Şimdi de Franz Kafka’nın Gregor Samsa’nın dönüşümü için neden bir böceği seçtiği üzerine düşünelim. Neden kedi, köpek, aslan, kuş değil de bir böcek? Böcekler çoğu insan tarafından sevilmeyen, tiksindirici, pis ve korkulan hayvanlardır. Gregor eğer bir kedi ya da köpeğe dönüşseydi belki de ailesi bu kadar tepkili olmayacak, Gregor’dan böylesine nefret etmeyeceklerdi. İnsanlar arasında hiyerarşi ve statüler önemli olduğu gibi hayvanlar arasında da önemlidir. Gregor’un ailesi için aile üyelerinden birisinin bir böceğe dönüşmesi onları konumlarından aşağıya çekecek ve kabul görmemelerine neden olacaktı. Böyle bir sistem içerisinde gerçekten özgür olmaya ve özgürlüğe yer var mıydı?


Özgürlük, Fromm’a göre bireyin kendisini dış dünyaya bağlayan göbek bağından kurtulmasıdır. Bu bağlar aynı zamanda bireyin ait olduğunun, güvende olduğunun ve köklerinin bir yere bağlı olduğunun duygusunu verir. Bağlar koptuğunda kişinin önünde iki yol bulunur. Birincisi olumlu özgürlük olarak adlandırılan kişinin bağımsızlığından ödün vermeden insan, doğa ve kendisiyle bir bütün olarak yaşamasıdır. İkincisi kişinin özgürlüğünü feda ederek bireyselliği ile dünya arasındaki boşluğu ortadan kaldırıp yalnızlığı yenmeye çalışmasıdır. Kurama adına veren Özgürlükten Kaçış da buradan gelir. İnsanlar kaçış için otomaton konformite gibi kaçış mekanizmalarını kullanır. Böcekleşmek -her şeye rağmen- Gregor Samsa’nın özgürlükten kaçış yolculuğunun bir parçası ve ulaştığı nihai özgürlükse bir süpürge ile faraş yardımıyla dışarı atılmak.

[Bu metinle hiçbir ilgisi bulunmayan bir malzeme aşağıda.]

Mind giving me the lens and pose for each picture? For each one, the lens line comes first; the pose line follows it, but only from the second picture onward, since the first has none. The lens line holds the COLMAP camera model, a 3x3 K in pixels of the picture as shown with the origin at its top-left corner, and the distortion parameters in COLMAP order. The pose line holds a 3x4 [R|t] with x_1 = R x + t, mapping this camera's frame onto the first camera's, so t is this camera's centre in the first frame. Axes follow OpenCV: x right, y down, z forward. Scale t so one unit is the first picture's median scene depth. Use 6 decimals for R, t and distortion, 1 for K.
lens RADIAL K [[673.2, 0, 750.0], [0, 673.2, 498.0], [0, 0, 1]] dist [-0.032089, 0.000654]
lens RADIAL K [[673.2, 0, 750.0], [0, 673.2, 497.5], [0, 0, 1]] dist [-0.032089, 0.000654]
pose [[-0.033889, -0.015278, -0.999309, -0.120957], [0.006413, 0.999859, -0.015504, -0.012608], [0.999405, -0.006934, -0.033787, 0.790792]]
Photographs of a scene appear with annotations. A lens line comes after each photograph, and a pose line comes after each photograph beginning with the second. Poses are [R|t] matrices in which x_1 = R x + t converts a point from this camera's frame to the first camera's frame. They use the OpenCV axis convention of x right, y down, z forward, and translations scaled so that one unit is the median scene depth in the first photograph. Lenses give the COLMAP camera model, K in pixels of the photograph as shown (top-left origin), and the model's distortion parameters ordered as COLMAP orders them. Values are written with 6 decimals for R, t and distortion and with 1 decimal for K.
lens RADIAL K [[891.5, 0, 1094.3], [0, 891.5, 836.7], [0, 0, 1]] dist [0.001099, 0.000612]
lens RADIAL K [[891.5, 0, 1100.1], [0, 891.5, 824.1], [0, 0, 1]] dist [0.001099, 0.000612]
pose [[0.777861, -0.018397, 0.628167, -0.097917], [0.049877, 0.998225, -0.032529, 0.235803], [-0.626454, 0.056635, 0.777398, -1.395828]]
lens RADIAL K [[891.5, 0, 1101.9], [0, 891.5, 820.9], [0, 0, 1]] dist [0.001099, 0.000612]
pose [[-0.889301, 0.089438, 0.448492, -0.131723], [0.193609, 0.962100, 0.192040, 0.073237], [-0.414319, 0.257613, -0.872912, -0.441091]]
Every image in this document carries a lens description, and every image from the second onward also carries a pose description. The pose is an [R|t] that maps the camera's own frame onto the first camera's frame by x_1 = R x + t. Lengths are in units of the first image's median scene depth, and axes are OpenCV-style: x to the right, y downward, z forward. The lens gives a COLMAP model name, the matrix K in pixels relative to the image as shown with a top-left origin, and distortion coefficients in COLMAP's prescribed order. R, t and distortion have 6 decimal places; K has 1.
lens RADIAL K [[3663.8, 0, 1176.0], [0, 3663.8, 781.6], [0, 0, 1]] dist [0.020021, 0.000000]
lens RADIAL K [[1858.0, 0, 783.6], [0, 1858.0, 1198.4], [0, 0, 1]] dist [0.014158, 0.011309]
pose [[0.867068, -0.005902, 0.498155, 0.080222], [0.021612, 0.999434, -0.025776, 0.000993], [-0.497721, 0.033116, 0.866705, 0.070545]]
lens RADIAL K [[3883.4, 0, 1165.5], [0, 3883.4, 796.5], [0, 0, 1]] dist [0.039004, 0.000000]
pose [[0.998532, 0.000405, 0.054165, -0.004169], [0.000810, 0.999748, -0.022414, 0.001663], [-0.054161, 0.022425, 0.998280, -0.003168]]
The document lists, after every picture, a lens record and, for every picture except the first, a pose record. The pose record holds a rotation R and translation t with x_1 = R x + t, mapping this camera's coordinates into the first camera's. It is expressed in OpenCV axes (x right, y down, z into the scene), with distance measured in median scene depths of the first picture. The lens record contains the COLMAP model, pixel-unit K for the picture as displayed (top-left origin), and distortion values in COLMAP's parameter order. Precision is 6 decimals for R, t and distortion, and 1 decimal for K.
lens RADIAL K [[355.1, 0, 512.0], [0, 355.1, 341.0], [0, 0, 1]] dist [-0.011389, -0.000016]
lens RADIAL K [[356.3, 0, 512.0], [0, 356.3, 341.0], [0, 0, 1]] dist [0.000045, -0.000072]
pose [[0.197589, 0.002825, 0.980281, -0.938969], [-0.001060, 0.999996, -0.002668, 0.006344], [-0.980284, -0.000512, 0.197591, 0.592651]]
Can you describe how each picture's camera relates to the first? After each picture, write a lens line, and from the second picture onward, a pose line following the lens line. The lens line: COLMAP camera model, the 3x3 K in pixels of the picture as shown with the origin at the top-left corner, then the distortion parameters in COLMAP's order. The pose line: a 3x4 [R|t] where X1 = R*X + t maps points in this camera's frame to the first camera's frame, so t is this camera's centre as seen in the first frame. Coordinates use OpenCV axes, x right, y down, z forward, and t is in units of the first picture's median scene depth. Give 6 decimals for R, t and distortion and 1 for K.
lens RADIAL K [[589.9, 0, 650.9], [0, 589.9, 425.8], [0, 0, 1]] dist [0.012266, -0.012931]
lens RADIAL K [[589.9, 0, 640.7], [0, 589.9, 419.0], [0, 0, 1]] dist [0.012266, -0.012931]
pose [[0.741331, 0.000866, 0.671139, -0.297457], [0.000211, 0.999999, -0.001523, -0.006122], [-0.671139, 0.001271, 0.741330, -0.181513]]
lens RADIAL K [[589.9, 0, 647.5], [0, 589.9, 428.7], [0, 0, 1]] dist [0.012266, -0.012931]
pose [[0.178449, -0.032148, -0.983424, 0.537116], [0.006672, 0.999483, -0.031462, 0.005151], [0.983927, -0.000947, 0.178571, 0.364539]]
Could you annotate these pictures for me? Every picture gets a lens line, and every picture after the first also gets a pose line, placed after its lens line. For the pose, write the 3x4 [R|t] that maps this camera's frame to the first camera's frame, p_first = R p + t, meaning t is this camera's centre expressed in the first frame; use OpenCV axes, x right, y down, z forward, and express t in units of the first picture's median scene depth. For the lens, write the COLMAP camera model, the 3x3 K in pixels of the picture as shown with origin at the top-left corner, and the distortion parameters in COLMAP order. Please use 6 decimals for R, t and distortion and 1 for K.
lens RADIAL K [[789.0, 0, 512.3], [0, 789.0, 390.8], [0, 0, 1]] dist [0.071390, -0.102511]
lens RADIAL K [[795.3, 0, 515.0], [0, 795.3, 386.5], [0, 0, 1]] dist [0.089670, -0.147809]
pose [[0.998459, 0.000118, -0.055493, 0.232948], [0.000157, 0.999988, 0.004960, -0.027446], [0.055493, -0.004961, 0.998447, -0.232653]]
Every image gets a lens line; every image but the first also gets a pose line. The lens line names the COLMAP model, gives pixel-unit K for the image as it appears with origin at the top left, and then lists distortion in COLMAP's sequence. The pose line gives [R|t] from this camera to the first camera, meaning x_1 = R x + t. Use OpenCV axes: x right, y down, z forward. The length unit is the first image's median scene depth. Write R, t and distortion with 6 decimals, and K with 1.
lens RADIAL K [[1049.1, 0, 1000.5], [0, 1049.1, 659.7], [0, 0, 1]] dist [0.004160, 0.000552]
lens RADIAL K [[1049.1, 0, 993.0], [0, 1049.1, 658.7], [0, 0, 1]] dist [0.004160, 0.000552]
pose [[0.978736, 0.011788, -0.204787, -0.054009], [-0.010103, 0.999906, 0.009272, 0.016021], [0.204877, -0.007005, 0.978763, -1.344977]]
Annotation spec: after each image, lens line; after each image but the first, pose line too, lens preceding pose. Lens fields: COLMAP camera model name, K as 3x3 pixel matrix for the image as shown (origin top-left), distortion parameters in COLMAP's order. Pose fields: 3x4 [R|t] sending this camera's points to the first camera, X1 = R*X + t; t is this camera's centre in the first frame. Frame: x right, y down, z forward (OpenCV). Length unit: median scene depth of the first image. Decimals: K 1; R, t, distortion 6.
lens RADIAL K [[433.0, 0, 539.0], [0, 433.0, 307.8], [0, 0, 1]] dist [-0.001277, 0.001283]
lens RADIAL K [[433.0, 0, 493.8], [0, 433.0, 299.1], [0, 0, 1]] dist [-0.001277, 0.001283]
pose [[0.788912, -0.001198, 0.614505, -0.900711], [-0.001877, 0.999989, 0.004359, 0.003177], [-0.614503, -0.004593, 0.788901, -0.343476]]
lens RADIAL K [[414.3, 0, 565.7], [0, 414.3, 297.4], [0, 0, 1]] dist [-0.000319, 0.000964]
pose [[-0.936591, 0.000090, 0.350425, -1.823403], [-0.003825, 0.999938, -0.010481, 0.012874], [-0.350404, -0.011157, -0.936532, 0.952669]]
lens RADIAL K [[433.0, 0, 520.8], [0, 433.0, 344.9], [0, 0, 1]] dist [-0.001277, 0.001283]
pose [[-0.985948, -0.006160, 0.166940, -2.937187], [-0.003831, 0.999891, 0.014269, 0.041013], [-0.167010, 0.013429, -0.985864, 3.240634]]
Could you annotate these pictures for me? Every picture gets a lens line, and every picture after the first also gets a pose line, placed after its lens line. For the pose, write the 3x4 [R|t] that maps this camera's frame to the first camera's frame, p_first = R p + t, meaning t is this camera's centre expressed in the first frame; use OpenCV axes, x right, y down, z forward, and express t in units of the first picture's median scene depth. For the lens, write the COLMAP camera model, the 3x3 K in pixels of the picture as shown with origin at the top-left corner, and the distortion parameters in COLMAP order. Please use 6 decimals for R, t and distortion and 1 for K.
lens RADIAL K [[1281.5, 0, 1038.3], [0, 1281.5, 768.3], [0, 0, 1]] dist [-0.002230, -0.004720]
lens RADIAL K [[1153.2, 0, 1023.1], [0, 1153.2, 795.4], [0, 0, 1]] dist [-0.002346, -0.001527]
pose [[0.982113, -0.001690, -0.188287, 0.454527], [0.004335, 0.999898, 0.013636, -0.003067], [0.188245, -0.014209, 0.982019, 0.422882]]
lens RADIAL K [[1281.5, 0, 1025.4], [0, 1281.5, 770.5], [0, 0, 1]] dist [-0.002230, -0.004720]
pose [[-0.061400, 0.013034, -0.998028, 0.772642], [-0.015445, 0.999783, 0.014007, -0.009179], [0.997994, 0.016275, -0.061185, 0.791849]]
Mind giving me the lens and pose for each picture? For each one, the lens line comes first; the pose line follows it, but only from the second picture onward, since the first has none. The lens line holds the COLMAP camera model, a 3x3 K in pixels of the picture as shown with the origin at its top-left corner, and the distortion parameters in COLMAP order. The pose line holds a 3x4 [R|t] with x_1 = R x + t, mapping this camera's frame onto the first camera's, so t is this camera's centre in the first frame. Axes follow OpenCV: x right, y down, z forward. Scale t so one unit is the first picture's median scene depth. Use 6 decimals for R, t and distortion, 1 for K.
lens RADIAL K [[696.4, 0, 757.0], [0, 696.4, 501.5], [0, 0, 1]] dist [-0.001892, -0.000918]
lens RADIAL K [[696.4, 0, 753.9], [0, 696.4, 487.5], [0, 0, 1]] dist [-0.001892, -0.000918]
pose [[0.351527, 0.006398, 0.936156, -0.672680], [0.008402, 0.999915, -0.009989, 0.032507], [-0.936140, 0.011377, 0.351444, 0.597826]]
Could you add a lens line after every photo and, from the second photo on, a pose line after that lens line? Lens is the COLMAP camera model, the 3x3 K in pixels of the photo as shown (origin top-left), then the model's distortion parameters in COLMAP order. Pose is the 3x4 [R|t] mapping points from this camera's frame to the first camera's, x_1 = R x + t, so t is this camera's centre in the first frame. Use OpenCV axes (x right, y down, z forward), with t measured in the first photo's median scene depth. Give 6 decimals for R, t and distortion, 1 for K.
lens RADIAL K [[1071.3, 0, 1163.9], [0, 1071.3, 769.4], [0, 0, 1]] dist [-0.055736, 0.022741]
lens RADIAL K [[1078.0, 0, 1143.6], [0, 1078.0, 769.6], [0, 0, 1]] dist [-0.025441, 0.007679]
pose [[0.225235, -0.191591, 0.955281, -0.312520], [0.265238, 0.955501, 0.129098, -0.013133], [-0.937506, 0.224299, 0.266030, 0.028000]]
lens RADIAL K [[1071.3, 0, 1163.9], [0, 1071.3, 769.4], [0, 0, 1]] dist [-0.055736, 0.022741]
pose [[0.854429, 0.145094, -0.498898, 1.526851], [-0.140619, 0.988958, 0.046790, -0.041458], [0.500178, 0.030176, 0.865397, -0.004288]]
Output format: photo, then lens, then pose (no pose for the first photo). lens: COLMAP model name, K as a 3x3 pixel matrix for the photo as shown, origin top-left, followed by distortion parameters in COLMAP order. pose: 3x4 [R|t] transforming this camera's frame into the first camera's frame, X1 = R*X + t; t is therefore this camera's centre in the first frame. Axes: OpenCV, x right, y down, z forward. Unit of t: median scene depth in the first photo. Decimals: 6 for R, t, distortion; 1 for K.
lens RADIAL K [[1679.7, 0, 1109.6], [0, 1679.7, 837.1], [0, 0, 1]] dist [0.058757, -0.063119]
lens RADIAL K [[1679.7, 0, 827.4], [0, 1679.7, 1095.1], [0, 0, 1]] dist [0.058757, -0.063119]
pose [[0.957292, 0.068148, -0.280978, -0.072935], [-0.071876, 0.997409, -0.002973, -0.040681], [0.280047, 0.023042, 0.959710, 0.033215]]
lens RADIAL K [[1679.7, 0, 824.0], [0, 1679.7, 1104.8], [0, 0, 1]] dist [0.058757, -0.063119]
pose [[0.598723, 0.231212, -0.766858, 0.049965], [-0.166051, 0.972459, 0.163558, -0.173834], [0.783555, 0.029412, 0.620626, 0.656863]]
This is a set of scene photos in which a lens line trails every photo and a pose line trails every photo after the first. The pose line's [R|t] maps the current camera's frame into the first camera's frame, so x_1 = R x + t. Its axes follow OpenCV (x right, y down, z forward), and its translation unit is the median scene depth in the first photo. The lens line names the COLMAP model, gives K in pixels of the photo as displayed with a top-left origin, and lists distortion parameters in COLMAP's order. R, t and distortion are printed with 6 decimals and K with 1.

Gençtanırım Kurt, D. ve Çetinkaya Yıldız E. (2017). Kişilik Kuramları, Pegem Akademi, Ankara.

Kafka, F. (2018). Seçme Eserleri, (Çev. Bülent Oynamaz) Yakamoz Kitapevi.

Tükel, İ. (2012). Modern Örgütlerde Yabancılaşma Ve Kafka’nın “Dönüşüm” Romanının Bu Bağlamda Analizi. Dokuz Eylül Üniversitesi, Edebiyat Dergisi.

İlkılıç, S. (2019). Franz Kafka’nın ‘Dönüşüm’ Adlı Eserindeki Dönüşümler. Türkiye Sosyal Araştırmalar Dergisi.

Altıparmak, İ.B. ve Durakoğlu, A. (2016). Franz Kafka’nın ‘Dönüşüm’ Adlı Eserinin Sosyolojik Açıdan Analizi.